研究課題/領域番号 |
23360386
|
研究機関 | 広島大学 |
研究代表者 |
安川 宏紀 広島大学, 工学(系)研究科(研究院), 教授 (40363022)
|
研究分担者 |
田中 進 広島大学, 工学(系)研究科(研究院), 准教授 (10207102)
平田 法隆 広島大学, 工学(系)研究科(研究院), 助教 (80181163)
|
研究期間 (年度) |
2011-04-01 – 2014-03-31
|
キーワード | 理論計算法の開発 / 水槽試験による検証 / 波浪中運動特性の把握 |
研究概要 |
本年度は,曳船・被曳船の波浪中6自由度運動に関する実用計算法を構築することが第一の目的である。

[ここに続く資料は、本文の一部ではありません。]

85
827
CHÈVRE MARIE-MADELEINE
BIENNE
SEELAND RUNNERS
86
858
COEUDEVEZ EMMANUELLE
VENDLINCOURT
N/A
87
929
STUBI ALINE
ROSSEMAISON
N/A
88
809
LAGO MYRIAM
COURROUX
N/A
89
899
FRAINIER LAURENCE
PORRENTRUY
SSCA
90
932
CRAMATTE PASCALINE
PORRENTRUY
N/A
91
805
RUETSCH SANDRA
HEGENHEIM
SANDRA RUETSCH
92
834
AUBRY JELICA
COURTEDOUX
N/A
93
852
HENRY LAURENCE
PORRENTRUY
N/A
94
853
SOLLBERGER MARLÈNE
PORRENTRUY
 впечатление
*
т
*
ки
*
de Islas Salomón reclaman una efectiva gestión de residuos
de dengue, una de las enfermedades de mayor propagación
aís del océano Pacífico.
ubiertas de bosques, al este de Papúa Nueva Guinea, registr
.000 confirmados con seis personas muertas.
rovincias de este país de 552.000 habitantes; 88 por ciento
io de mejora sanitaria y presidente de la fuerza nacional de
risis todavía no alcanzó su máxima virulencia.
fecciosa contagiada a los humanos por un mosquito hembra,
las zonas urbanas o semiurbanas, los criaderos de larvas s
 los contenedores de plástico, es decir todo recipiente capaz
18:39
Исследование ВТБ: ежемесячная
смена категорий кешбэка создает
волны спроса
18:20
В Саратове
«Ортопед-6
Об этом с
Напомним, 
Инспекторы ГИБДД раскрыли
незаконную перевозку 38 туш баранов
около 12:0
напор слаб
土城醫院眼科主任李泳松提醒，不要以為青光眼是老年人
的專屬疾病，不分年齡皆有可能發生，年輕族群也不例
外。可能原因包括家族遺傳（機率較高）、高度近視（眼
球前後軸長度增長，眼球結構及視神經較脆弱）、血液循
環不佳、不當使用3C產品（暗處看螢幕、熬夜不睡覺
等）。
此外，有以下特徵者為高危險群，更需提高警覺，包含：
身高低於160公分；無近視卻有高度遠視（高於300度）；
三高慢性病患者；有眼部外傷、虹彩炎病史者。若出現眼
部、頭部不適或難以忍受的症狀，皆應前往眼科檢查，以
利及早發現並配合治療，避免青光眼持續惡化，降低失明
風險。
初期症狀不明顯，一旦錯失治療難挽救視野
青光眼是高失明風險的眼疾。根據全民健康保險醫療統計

曳航時の各船の操縦運動,被曳船の振れまわり運動,各船の波浪動揺の全てを考慮した実用的な統合運動シミュレーション計算法を構築し,水槽試験結果と比較することで,同計算法の精度を検証した。曳船・被曳船運動の定式化にあたり,曳航索は1本のトラス要素として取り扱うこととした。これは,曳航索をランプドマス法で取り扱うと,解くべき運動方程式の数が非常に多くなり,演算時間が膨大となってしまうため,実用的でないと判断したためである。構築した実用計算法の概要を以下に示す。本計算法は,操縦運動を扱う低周波数の運動方程式と波浪動揺を扱う高周波数の運動方程式を完全に分離させ,それぞれを別個に解くことによって,波浪中を航行する曳船・被曳船に関する6自由度運動計算を可能としている点に特徴がある。また,本計算法は,索張力に関する推定式を必要としないことから,理論としては一貫している。 本計算法の精度を検証するため,向波,横波,斜波中曳航時の曳船・被曳船の船体運動ならびに索張力に関する水槽試験を実施した。本計算法による計算結果と水槽試験結果を比較した結果,本計算法には以下の特徴があることがわかった。a) 向波,斜波中曳航時の各船の運動振幅を計算する場合,各船前後揺れが大きくなる領域を除いて,本計算法は水槽試験結果が示す傾向を定性的に捉えることができた。b) 横波中曳航時の各船の運動振幅を計算する場合には,どの波浪条件においても,本計算法は水槽試験結果が示す傾向を実用上の精度を持って捉えることができた。c) 横波中曳航時の各船の運動については,その位相についても,時刻歴ベースで良好に再現することが可能であった。
|
現在までの達成度 (区分) |
現在までの達成度 (区分)
2: おおむね順調に進展している
理由
予定通りに,斜め波中におけるタグや被曳船の運動と曳航索の張力を求める新しい計算プログラムを開発し,理論計算法の検証データを取得するための水槽試験を実施した。さらに,開発された計算プログラムを用いて,斜め波中におけるタグと曳航バージの波浪動揺と索張力の計算を行い,得られた計算結果は,水槽試験結果と比較を行い,理論計算法は実用上十分な精度を有することを確認した。現在まで,ほぼ予定の通りに進捗しているといって良い。ただ,今回開発した理論計算法は,曳船・被曳船の前後揺れの精度がやや劣ることが示されており,次年度では精度向上に取り組みたい。
|
今後の研究の推進方策 |
今後は次のように進めて行きたい。 まず,理論計算法の改良を行い,計算精度の向上を行う。次に,曳船・被曳船のサイズ,波や索に関するパラメータを種々変更させた理論計算を行い,現象やメカニズムに関する理解度を深め,曳船・被曳船のシステムの航行安全性に資する知見を得る。最後に,得られた研究成果を元に論文を作成し,外部に情報発信を行う。